FRAGMENT TEKSTU -
Po ostatnich tragicznych wydarzeniach, jakie miały miejsce na terenie szkół w Polsce, Ministerstwo Edukacji Narodowej wystąpiło z inicjatywą zaostrzenia rygoru i ukrócenia uczniowskich swobód. Ciekawi byliśmy, jak na te pomysły reagują dyrektorzy placówek oświatowych z powiatu szczycieńskiego.

Rewolucji nie będzie

OKIEŁZNAĆ GIMNAZJALISTĘ

Ministerialny program "Zero tolerancji dla przemocy w szkole" jest jednym z najgoręcej komentowanych tematów ostatnich dni w mediach ogólnopolskich. Jego zwolennicy przychylali się do opinii ministra Romana Giertycha, który stwierdził, że zaostrzenie dyscypliny i zwiększenie kontroli nad uczniami to jedyny sposób na zapobieżenie drastycznym i nagannym zachowaniom mającym miejsce w polskich szkołach. Przeciwnicy krytykują pomysły wprowadzenia mundurków oraz planowany system kar i nagród, uwzględniający m.in. prace na rzecz szkoły i wyróżnienia za reagowanie w przypadkach naruszenia szkolnego regulaminu. O tym, że młodzież w wieku gimnazjalnym sprawia najwięcej problemów wychowawczych nie trzeba nikogo specjalnie przekonywać. Osoby nieletnie często wchodzą w konflikt z prawem. Komisarz Ewa Żyra z KPP w Szczytnie twierdzi jednak, że to zjawisko na terenie powiatu szczycieńskiego się nie nasila. Mimo to do przestępstw dochodzi również na terenie szkół - uczniowie kradną swoim kolegom telefony, kurtki i buty. Zdaniem Ewy Żyry młodzież gimnazjalna wyróżnia się wysokim poziomem agresji.

- Potrafią być aroganccy w stosunku do policjantów, uciekają na widok radiowozu. Najczęściej zdarza im się "wpaść" pod wpływem alkoholu - mówi komisarz Żyra. Chwali jednocześnie współpracę szczycieńskich szkół z policją. Wspólne działanie przynosi pożądane efekty, zwłaszcza na polu walki ze zjawiskiem wagarów.

LISTA ZADAŃ -
1 > Co według artykułu uczniowie kradną swoim kolegom na terenie szkół?
2 > Na podstawie artykułu wyjaśnij, dlaczego minister Roman Giertych opowiadał się za zaostrzeniem dyscypliny i zwiększeniem kontroli nad uczniami.
3 > Dopisz dalszy ciąg artykułu o dyscyplinie w polskich szkołach, zaczynając od miejsca, w którym się kończy.
Dane nie mają żadnego związku z artykułem.

Zarejestrowane dane -
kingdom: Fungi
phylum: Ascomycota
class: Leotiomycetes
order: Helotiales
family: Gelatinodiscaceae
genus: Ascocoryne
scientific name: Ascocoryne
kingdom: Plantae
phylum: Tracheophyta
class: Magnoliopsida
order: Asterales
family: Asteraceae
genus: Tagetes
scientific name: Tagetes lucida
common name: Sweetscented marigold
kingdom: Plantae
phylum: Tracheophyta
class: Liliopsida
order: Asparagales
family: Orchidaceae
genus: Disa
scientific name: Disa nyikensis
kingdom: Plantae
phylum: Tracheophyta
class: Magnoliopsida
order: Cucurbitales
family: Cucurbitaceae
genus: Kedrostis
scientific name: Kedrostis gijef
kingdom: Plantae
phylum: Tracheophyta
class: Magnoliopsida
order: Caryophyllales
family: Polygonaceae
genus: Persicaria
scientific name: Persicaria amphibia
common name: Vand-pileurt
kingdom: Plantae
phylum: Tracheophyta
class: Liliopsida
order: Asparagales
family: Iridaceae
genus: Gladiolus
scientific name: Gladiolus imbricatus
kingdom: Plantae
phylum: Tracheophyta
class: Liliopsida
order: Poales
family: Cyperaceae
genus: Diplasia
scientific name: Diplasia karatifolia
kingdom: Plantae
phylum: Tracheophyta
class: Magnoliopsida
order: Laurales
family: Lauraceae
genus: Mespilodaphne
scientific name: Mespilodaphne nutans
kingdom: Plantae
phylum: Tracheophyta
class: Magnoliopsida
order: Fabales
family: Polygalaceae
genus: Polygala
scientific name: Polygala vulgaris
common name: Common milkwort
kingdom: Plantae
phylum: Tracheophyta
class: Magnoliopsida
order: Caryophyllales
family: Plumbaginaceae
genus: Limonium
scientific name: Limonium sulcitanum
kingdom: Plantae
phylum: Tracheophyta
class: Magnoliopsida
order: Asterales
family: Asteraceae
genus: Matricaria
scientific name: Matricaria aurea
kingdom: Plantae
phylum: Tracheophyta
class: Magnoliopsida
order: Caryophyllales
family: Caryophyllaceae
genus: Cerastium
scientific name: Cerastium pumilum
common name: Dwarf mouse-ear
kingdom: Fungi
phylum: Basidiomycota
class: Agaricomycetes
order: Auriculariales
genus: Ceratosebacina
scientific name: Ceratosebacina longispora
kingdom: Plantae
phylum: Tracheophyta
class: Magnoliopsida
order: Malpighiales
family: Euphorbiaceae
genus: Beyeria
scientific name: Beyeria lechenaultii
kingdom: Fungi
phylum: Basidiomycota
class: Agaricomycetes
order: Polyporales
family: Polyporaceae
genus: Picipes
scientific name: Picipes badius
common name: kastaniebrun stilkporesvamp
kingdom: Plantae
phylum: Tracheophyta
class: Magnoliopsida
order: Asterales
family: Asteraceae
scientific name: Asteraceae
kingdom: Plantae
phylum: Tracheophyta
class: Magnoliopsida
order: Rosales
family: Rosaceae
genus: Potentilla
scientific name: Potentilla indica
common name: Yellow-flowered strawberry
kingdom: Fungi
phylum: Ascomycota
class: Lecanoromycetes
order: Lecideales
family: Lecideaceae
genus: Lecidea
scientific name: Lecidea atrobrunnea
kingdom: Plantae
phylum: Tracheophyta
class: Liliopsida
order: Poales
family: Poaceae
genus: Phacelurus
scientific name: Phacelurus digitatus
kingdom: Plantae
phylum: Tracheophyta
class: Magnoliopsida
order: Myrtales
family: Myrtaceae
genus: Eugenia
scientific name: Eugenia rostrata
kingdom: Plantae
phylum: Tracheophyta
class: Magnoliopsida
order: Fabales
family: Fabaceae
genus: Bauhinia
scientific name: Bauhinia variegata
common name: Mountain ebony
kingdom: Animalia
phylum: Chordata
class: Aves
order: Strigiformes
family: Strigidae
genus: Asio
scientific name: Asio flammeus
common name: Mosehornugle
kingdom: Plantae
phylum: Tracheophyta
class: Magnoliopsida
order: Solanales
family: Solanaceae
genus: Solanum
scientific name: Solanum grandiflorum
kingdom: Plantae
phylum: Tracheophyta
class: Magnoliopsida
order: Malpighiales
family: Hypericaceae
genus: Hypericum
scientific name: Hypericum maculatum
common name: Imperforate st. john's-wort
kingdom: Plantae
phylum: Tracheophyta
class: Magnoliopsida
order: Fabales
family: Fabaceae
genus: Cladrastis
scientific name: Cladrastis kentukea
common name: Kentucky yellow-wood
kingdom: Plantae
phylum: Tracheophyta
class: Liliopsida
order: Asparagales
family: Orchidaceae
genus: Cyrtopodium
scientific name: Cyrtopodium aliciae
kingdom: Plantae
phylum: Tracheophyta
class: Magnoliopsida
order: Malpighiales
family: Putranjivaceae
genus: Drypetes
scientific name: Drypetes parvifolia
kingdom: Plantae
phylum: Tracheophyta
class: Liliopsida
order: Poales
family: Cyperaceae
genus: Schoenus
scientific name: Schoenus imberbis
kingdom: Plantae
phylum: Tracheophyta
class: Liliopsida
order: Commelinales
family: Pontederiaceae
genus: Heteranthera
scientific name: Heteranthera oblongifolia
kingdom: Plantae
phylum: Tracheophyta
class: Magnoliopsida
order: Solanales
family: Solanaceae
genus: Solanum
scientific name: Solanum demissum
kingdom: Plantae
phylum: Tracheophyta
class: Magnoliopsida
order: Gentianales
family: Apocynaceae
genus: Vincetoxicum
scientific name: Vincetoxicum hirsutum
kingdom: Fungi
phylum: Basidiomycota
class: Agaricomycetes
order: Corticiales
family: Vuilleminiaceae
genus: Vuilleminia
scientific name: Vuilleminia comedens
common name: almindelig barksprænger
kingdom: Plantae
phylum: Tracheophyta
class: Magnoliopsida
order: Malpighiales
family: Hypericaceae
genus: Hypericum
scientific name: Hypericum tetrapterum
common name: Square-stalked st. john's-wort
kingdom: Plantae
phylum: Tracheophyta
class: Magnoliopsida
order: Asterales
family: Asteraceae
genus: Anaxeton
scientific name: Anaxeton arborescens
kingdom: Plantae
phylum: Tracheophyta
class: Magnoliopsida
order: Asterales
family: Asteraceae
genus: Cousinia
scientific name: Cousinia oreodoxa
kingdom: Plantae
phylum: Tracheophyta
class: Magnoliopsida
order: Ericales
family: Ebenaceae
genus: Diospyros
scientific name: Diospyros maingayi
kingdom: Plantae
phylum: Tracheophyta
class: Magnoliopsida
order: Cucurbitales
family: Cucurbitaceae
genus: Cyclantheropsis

ODPOWIEDZI -
1 > Telefony, kurtki i buty.

2 > Minister Roman Giertych stwierdził, że zaostrzenie dyscypliny i zwiększenie kontroli nad uczniami to jedyny sposób na zapobieżenie drastycznym i nagannym zachowaniom w polskich szkołach.

3 >
WOLĄ DMUCHAĆ NA ZIMNE

Dyrektorzy gimnazjów z powiatu szczycieńskiego, którzy w poniedziałek, 6 listopada uczestniczyli w spotkaniu z ministrem Romanem Giertychem w Urzędzie Wojewódzkim w Olsztynie, twierdzą, że program "Zero tolerancji..." nie przyniesie w najbliższym czasie większej rewolucji w ich placówkach.

- Na razie brakuje konkretnych rozwiązań prawnych. Dopiero zmiany w ustawie o systemie oświaty dadzą dyrektorom szkół instrumenty służące poprawieniu dyscypliny - mówi Teresa Feszczyn, dyrektor Gimnazjum nr 2 w Szczytnie. Z kolei dyrektor Zespołu Szkół w Lipowcu Iwona Walesiak nie widzi powodów do wprowadzania zmian w regulaminie swojej szkoły.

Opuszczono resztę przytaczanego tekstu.